After being rejected from Penn and attending the University of Rochester, the United States Secretary of Energy Steven Chu has since won a Nobel Prize, obtained 15 honorary degrees from different universities and has secured ownership of 10 patents.
In a visit to Penn on Thursday, Chu first listened to eight graduate Engineering groups present their projects surrounding alternate energy sources. These included topics such as power generation from solid fuels, thin film solar cells and catalytic energy conversion. Groups that had worked on their projects for as long as six years had to boil down their research to under two minutes.

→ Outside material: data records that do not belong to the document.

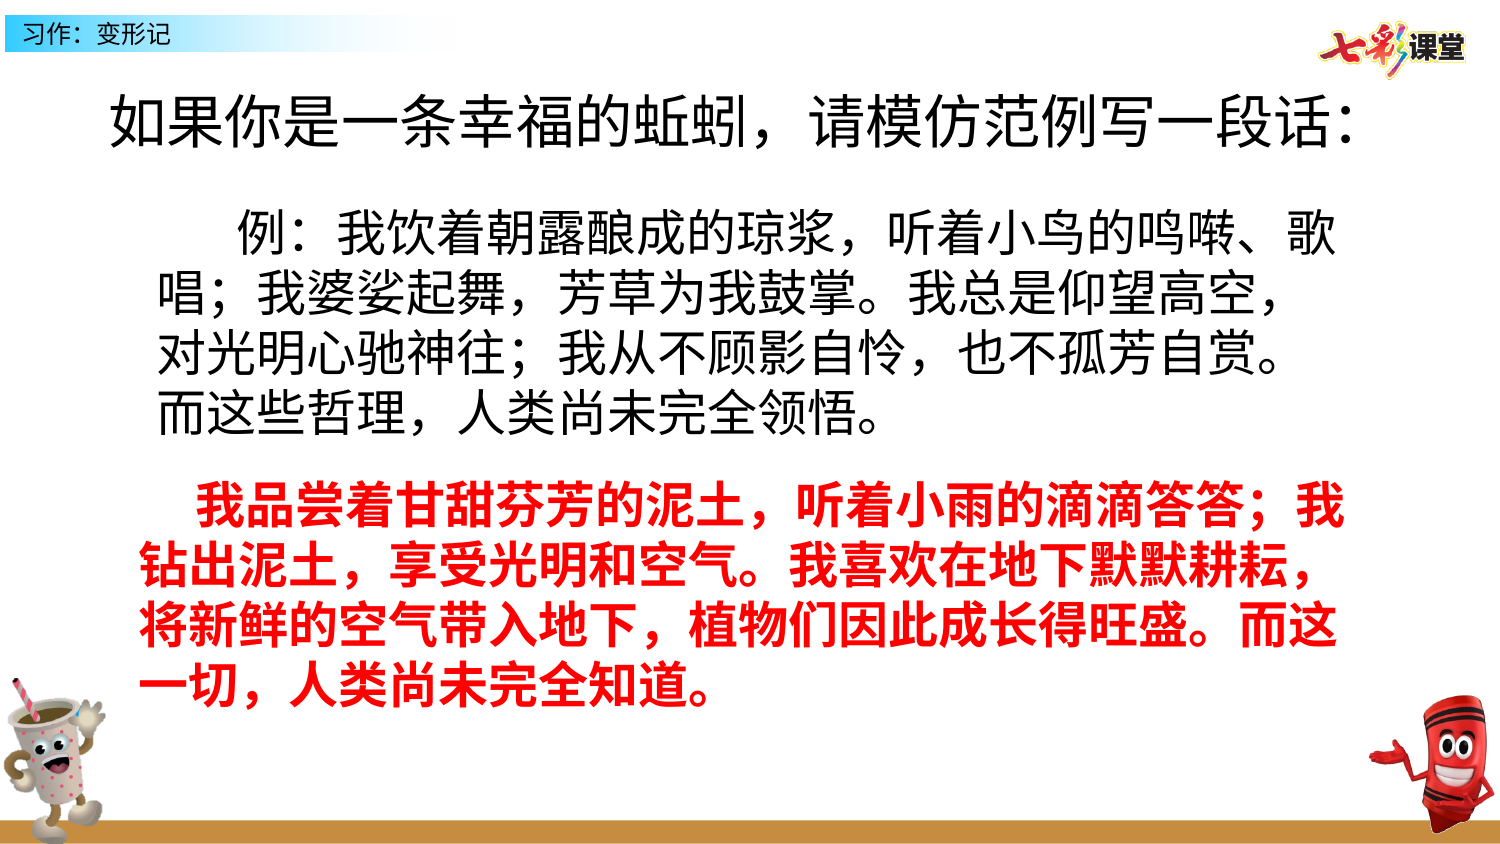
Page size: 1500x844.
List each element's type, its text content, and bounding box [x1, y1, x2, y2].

text_box 例：我饮着朝露酿成的琼浆，听着小鸟的鸣啭、歌唱；我婆娑起舞，芳草为我鼓掌。我总是仰望高空，对光明心驰神往；我从不顾影自怜，也不孤芳自赏。而这些哲理，人类尚未完全领悟。 [142, 193, 1358, 449]
picture [0, 678, 143, 844]
picture [1316, 20, 1468, 80]
text_box 我品尝着甘甜芬芳的泥土，听着小雨的滴滴答答；我钻出泥土，享受光明和空气。我喜欢在地下默默耕耘，将新鲜的空气带入地下，植物们因此成长得旺盛。而这一切，人类尚未完全知道。 [123, 466, 1377, 721]
picture [1364, 678, 1500, 844]
text_box 如果你是一条幸福的蚯蚓，请模仿范例写一段话： [93, 78, 1407, 163]
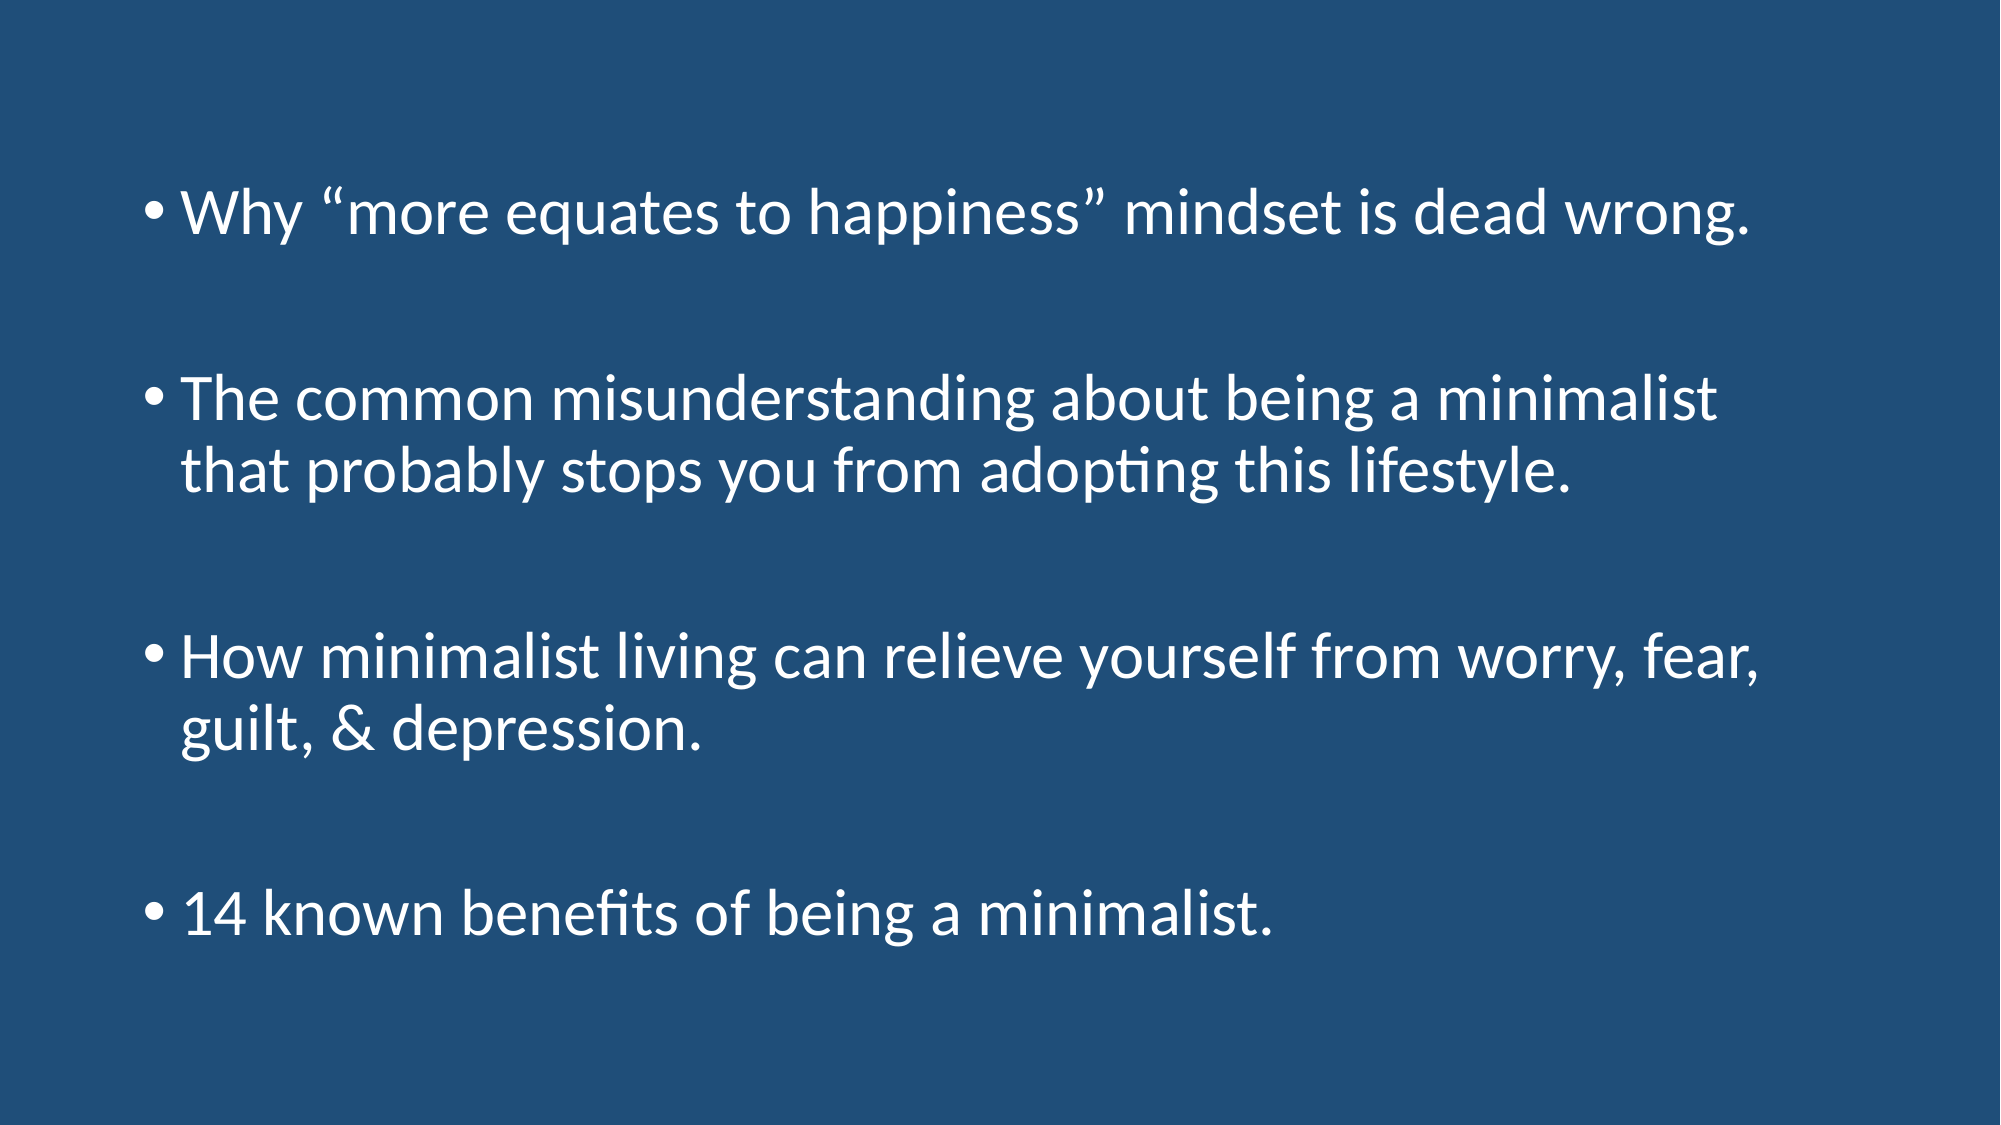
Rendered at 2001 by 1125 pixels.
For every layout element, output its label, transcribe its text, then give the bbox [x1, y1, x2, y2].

Chu listened intently and then asked questions regarding the application of these ideas in the real world.
Chu then spoke to a packed Wu and Chen Auditorium, stressing the importance of “innovation from technology” and its ability to “change the world.” He broke his speech down into talking about agriculture, electronics and transportation, and their effect on the United States and the entire planet. This all, he said, contributes every single day to an increasing population worldwide. He emphasized the idea of overpopulation throughout his lecture.
“The more educated women are, the fewer babies they have. The wealthier people are, the fewer babies they have,” he said.
Q&A: ‘DP’ sits down with U.S. Secretary of Energy Stephen Chu
Wharton and Engineering sophomore Rohun Bansal was one of dozens of students who watched the speech on a projector in a separate room, as the auditorium had already filled up an hour prior to the event. Even so, Bansal was surprised at how comprehensive the presentation was. “I learned a lot about the role of innovation in the modern progress of mankind and glimses of where the world is heading in terms of energy.”
Engineering senior Sriram Radhakrishnan liked the “good progression in the speech. I especially found interesting the electronics part because I’m an electrical engineer.”
College freshman Daniel Yellin, however, wasn’t as enthusiastic. He felt like the speech was “a history lesson at first” but “became more interesting by the end.” Because Chu addressed many of today’s energy-related problems, Sylvia Qu, a graduate student in the School of Veterinary Medicine, found the talk “disappointing” because “he did not address solving the actual problems in depth.”
Nonetheless, Engineering sophomore Kevin Fritz found the event applicable to his studies and research.
“I’m studying material science and I work in a lab that does research on solar cells, so this was all very relevant to me,” he said.